For families currently paying thousands of dollars out-ofpocket for these specialty formulas—which can cost more than a mortgage—this is a massive financial relief. If you have a child with an inherited metabolic disorder, this coverage stabilizes their access to essential nutrition, reducing the risk of emergency room visits and developmental setbacks associated with formula shortages or coverage gaps. On the federal side, this coverage is phased in: Federal Employee Health Benefits (FEHBP) plans must comply in one year; CHIP plans in states must comply in one year; Medicaid must comply in two years; and Medicare Part B coverage kicks in after three years. For Medicare beneficiaries, the payment will be 80% of the cost, meaning the patient is still responsible for a 20% co-pay (SEC. 3. Medicare Payment Details).
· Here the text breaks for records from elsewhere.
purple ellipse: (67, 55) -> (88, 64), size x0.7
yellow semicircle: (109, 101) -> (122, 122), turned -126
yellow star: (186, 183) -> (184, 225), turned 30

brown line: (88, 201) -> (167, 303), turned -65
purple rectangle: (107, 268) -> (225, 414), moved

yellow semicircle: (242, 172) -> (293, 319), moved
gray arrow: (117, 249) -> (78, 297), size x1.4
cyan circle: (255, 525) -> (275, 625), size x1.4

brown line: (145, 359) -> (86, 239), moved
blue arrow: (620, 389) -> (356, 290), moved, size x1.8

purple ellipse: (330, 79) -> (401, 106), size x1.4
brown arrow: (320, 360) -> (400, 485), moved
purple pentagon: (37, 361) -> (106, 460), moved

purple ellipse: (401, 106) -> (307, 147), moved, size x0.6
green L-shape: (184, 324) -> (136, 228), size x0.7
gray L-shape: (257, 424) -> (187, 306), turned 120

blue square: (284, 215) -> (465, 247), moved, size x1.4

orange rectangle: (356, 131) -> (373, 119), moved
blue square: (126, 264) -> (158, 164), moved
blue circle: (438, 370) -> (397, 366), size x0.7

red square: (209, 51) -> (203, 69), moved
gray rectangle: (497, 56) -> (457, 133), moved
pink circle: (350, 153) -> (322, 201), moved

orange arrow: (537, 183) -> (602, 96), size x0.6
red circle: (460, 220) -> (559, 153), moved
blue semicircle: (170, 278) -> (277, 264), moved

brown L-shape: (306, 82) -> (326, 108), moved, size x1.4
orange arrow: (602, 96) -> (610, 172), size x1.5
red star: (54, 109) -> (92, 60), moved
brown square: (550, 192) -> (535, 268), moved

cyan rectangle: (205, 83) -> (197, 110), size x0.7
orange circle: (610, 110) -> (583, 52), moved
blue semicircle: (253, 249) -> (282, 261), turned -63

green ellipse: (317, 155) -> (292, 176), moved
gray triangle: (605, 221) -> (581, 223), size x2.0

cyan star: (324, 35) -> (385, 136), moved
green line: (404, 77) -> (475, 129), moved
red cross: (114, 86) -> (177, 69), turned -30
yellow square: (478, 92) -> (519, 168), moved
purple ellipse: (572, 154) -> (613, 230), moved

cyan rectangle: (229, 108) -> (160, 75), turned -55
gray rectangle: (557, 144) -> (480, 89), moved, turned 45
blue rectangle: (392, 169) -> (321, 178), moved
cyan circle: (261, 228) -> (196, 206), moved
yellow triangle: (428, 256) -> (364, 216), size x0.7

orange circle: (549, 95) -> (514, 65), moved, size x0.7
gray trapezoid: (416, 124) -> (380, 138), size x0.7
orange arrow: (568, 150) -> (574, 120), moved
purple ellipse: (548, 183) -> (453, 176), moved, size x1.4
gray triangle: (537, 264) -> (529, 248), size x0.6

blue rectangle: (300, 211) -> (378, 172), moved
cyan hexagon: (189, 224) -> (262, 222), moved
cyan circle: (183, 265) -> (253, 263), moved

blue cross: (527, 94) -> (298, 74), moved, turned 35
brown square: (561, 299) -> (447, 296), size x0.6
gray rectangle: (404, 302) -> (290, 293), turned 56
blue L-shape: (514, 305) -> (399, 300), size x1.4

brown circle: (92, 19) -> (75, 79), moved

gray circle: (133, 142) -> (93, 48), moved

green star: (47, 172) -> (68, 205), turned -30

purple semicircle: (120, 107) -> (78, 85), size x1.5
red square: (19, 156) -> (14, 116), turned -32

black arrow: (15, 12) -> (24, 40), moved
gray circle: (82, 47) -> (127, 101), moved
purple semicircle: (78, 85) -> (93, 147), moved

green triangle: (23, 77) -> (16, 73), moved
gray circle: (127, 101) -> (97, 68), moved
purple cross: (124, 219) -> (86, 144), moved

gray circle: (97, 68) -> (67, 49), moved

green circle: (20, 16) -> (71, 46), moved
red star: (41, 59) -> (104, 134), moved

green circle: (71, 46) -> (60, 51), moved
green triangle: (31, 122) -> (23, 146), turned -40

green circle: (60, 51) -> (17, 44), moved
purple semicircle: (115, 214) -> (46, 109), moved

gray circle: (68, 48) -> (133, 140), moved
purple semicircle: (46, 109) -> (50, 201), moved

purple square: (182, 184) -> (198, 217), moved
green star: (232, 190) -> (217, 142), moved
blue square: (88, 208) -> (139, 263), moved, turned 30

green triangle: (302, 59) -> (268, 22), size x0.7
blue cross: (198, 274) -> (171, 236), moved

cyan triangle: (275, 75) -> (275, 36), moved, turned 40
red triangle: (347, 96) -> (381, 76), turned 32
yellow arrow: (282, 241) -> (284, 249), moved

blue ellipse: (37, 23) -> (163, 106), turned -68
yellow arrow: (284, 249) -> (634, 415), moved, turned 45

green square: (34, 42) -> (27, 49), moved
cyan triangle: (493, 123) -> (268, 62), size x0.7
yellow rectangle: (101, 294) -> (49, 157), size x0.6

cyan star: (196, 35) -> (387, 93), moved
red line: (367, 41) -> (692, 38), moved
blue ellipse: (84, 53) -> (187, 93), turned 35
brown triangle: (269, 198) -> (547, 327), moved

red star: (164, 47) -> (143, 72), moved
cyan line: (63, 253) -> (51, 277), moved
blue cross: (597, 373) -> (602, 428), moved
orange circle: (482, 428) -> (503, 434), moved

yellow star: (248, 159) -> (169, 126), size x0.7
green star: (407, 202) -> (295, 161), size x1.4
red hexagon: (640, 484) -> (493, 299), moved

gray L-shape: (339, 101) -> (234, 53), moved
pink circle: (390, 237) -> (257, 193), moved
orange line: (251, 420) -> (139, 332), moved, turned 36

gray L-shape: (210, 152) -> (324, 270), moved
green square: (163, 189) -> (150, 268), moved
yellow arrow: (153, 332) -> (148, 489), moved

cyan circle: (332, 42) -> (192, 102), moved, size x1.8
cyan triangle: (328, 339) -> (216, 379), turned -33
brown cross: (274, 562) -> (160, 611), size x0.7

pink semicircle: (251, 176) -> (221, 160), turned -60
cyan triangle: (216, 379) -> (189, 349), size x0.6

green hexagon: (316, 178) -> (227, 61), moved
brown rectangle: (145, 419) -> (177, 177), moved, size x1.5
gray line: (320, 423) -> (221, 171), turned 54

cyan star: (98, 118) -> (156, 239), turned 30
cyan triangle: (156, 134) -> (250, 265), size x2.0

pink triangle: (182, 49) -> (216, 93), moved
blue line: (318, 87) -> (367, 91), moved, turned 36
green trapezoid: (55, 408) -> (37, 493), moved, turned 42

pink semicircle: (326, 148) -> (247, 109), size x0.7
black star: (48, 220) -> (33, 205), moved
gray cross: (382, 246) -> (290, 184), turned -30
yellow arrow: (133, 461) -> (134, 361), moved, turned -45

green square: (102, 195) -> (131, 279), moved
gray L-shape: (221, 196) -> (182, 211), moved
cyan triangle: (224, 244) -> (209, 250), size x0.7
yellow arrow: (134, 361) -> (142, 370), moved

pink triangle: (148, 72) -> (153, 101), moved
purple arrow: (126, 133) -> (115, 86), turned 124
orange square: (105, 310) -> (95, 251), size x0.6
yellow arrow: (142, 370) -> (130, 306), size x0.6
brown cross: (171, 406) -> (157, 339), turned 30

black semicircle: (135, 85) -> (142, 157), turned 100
While this bill is a huge win for patients with these specific, rare conditions, it’s important to note what it doesn’t cover. The bill explicitly excludes products marketed solely for general weight loss, managing diabetes, or standard gluten-free items (SEC. 3). While understandable that the bill focuses on the most critical needs, this exclusion could be an issue for patients with complex health profiles who rely on specialized nutritional products that fall into these gray areas. Another point of interest is that while the bill mandates coverage for federal programs, it hopes private insurers will follow suit, but doesn't force them to, unless they are the plans covering federal employees. Finally, the Secretary of Health and Human Services has the authority to add more conditions to the covered list later, giving the agency significant power over who qualifies for this essential coverage down the line (SEC. 3. Covered Diseases and Conditions).